# Work to complete:
Copy the data exactly, line for line.
---------- Data for this exercise ----------
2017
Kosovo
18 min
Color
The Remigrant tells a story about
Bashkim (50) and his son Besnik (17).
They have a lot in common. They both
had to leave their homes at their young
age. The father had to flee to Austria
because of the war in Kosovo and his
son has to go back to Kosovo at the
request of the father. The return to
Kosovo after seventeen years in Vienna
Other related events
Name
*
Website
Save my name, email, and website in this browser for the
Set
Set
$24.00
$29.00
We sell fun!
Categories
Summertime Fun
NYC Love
----------
# Written solution:
2017
Kosovo
18 min
Color
The Remigrant tells a story about
Bashkim (50) and his son Besnik (17).
They have a lot in common. They both
had to leave their homes at their young
age. The father had to flee to Austria
because of the war in Kosovo and his
son has to go back to Kosovo at the
request of the father. The return to
Kosovo after seventeen years in Vienna
Other related events
Name
*
Website
Save my name, email, and website in this browser for the
Set
Set
$24.00
$29.00
We sell fun!
Categories
Summertime Fun
NYC Love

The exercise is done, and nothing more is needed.